The CDC has awarded $155 million in new funding to states and US territories as a part of its opioid epidemic awareness and response campaign. “These funds will provide critically needed resources to those on the frontlines of the fight against the opioid overdose epidemic,” said CDC Director Robert R. Redfield, MD, in a CDC news release. Another $27 million will go to nine NGOs to support state and US territory efforts with staffing, procurement, and training to enhance local public health capacity, while $12 will go to support 11 Tribal Epidemiology Centers and 15 tribal entities in their overdose surveillance efforts. Often left out of the opioid discussion, the rate of overdose deaths among American Indians and Alaska Natives, in particular, is above the national average and recent data show this trend continuing, according to the release. With more information, prevention strategies can be developed and targeted to better address the opioid crisis within tribal communities.

Prairie land, American Indian reservation territoryCDC will grant $12 to support 11 Tribal Epidemiology Centers and 15 tribal entities in their overdose surveillance efforts.


In addition to the new funding, the CDC has released a new resource on how to implement the 2016 Guideline for Prescribing Opioids for Chronic Pain—aimed at primary care providers. The online guide also includes a resource toolkit, fact sheets, and available webinars.

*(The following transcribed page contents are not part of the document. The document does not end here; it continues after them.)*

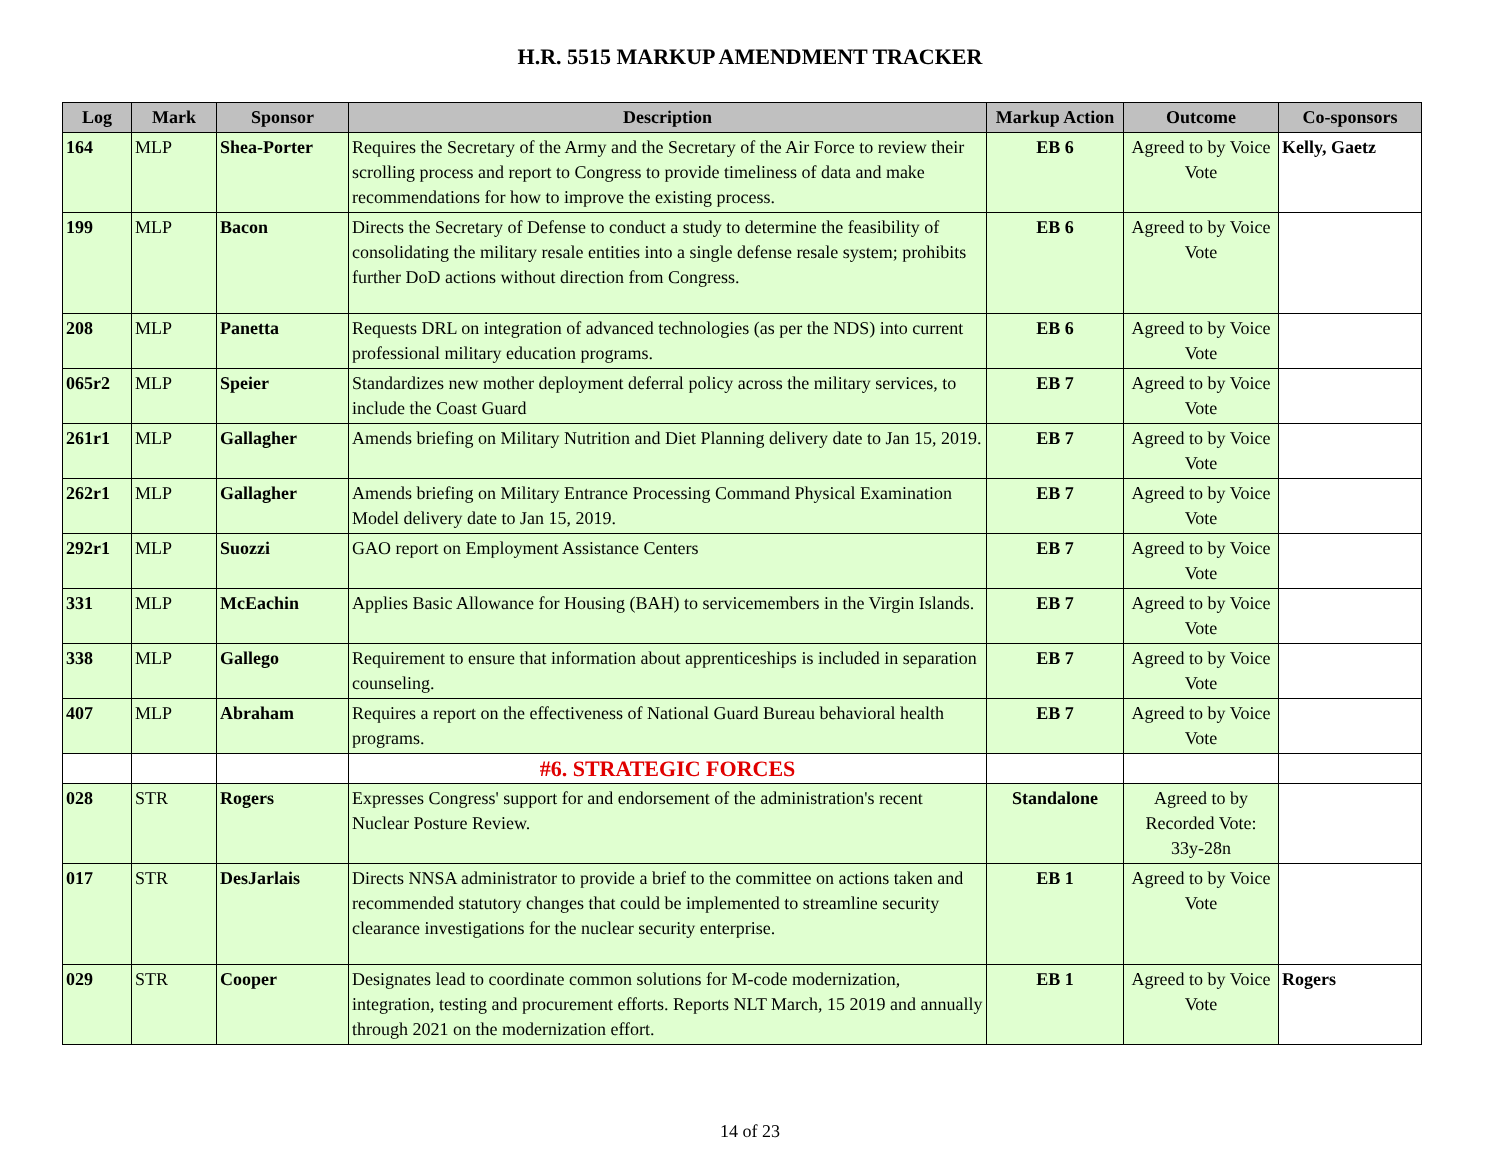H.R. 5515 MARKUP AMENDMENT TRACKER
| Log | Mark | Sponsor | Description | Markup Action | Outcome | Co-sponsors |
| --- | --- | --- | --- | --- | --- | --- |
| 164 | MLP | Shea-Porter | Requires the Secretary of the Army and the Secretary of the Air Force to review their scrolling process and report to Congress to provide timeliness of data and make recommendations for how to improve the existing process. | EB 6 | Agreed to by Voice Vote | Kelly, Gaetz |
| 199 | MLP | Bacon | Directs the Secretary of Defense to conduct a study to determine the feasibility of consolidating the military resale entities into a single defense resale system; prohibits further DoD actions without direction from Congress. | EB 6 | Agreed to by Voice Vote | |
| 208 | MLP | Panetta | Requests DRL on integration of advanced technologies (as per the NDS) into current professional military education programs. | EB 6 | Agreed to by Voice Vote | |
| 065r2 | MLP | Speier | Standardizes new mother deployment deferral policy across the military services, to include the Coast Guard | EB 7 | Agreed to by Voice Vote | |
| 261r1 | MLP | Gallagher | Amends briefing on Military Nutrition and Diet Planning delivery date to Jan 15, 2019. | EB 7 | Agreed to by Voice Vote | |
| 262r1 | MLP | Gallagher | Amends briefing on Military Entrance Processing Command Physical Examination Model delivery date to Jan 15, 2019. | EB 7 | Agreed to by Voice Vote | |
| 292r1 | MLP | Suozzi | GAO report on Employment Assistance Centers | EB 7 | Agreed to by Voice Vote | |
| 331 | MLP | McEachin | Applies Basic Allowance for Housing (BAH) to servicemembers in the Virgin Islands. | EB 7 | Agreed to by Voice Vote | |
| 338 | MLP | Gallego | Requirement to ensure that information about apprenticeships is included in separation counseling. | EB 7 | Agreed to by Voice Vote | |
| 407 | MLP | Abraham | Requires a report on the effectiveness of National Guard Bureau behavioral health programs. | EB 7 | Agreed to by Voice Vote | |
| | | | #6. STRATEGIC FORCES | | | |
| 028 | STR | Rogers | Expresses Congress' support for and endorsement of the administration's recent Nuclear Posture Review. | Standalone | Agreed to by Recorded Vote: 33y-28n | |
| 017 | STR | DesJarlais | Directs NNSA administrator to provide a brief to the committee on actions taken and recommended statutory changes that could be implemented to streamline security clearance investigations for the nuclear security enterprise. | EB 1 | Agreed to by Voice Vote | |
| 029 | STR | Cooper | Designates lead to coordinate common solutions for M-code modernization, integration, testing and procurement efforts. Reports NLT March, 15 2019 and annually through 2021 on the modernization effort. | EB 1 | Agreed to by Voice Vote | Rogers |
14 of 23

The efforts overall fall under the HHS’ ongoing five-point strategic plan to curb the national epidemic:

  1. Use data to monitor emerging trends and direct prevention activities
  2. Strengthen state, local, and tribal capacity to respond to the epidemic
  3. Work with providers, health systems, and payers to reduce unsafe exposure to opioids and treat addiction
  4. Coordinate with public safety and community-based partners to rapidly identify overdose threats, reverse overdoses, link people to effective treatment, and reduce harms associated with illicit opioids
  5. Increase public awareness about the risks of opioids.